■ Aim of the exercise ■
In the forum thread on storing fondant pieces below, explain why janeoxo covers the drying containers with a lid but leaves them unsealed.

■ Provided passage ■
++++++++
Storing Pre-Made Fondant Pieces

Decorating By terrijproductions Updated 31 Oct 2009 , 3:16pm by Mike_Elder

terrijproductions Posted 28 Oct 2009 , 2:20pm
post #1 of 21

I cut out some fondant pieces for a cake I am working on this week and stored them in the fridge wrapped in saran wrap in an airtight container. Is this the appropriate storage for fondant pieces. That is how I normally store the fondant itself but I knead that out before I use it so I'm not sure if I should have used the same storage technique for the pieces I've created.

Please let me know if you think I should store them in another way. Thank you!

20 replies
Rosiepan Posted 28 Oct 2009 , 2:26pm
post #2 of 21

I think it is best storing them in a cardboard box rather than anything plastic as it can cause it to go soft. Also fondant pieces can have condensation on them that cause them to go soft and sticky if you keep it in the fridge.

ksmith1012 Posted 28 Oct 2009 , 2:45pm
post #3 of 21

Ditto =)

Mike_Elder Posted 28 Oct 2009 , 3:20pm
post #4 of 21

I NEVER refrigerate fondant! ? It just makes sweat and keeps it soft. I'm guessing you want those to dry (I would) I keep my bits and pieces on a paper towel in a plastic box. never had a problem... I even have a drawer of stuff i use to put extras in. LOL

tracey1970 Posted 28 Oct 2009 , 3:35pm
post #5 of 21

No fridge! I store mine in a tupperware container out of light (so as not to fade the colours).

neelycharmed Posted 28 Oct 2009 , 3:45pm
post #6 of 21

the fridge is a big no-no for me.
I would take them ASAP.
icon_smile.gif Jodi

janeoxo Posted 28 Oct 2009 , 3:55pm
post #7 of 21

No to fridge, i just pop them into containers to dry with the lid covering them to keep dust, flies etc off but the container is not sealed so they dry out.

If you want them to remain soft then just pop them in containers with the lid on, keeping away from heat.

terrijproductions Posted 28 Oct 2009 , 4:10pm
post #8 of 21

Do I want them to dry? I'm not sure if they should dry out before I try to put them on the cake or if I want them more "fresh."

I'm still very new to all of this cake making stuff but now I'm nervous that I need to run home and take the pieces out of the fridge immediately. Will they be ruined if they stay in a few more hours until I get home?

Sorry if I sound like an idiot about all of this ... like I said, I'm still a newbie. icon_smile.gif

ksmith1012 Posted 28 Oct 2009 , 5:37pm
post #9 of 21

No, they shouldn't be ruined. I would just take them out as soon as you get home.
++++++++
■ Dataset extract ■
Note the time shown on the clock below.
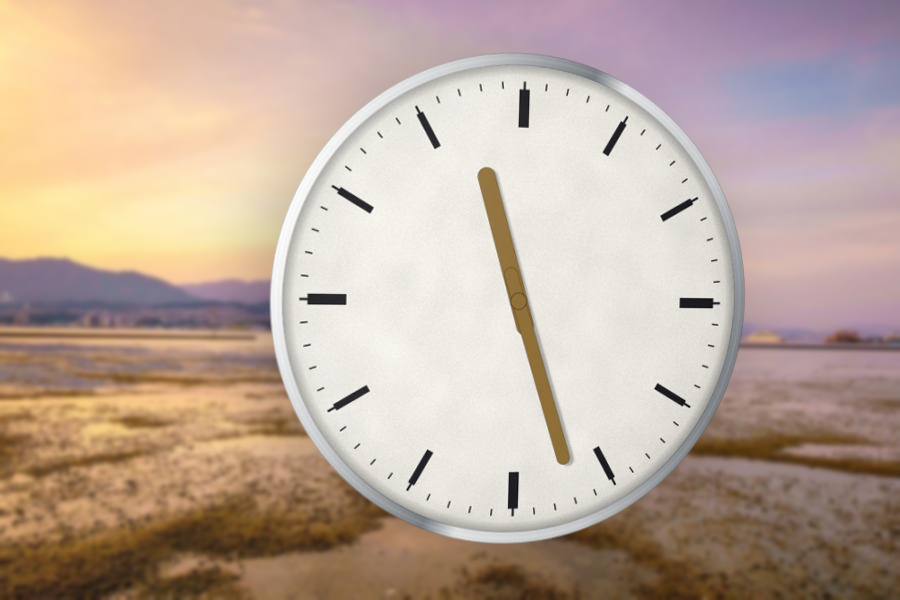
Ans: 11:27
++++++++
■ Result of this task ■
The lid keeps dust, flies and similar things off the fondant pieces. Because the container is not sealed, the pieces can still dry out.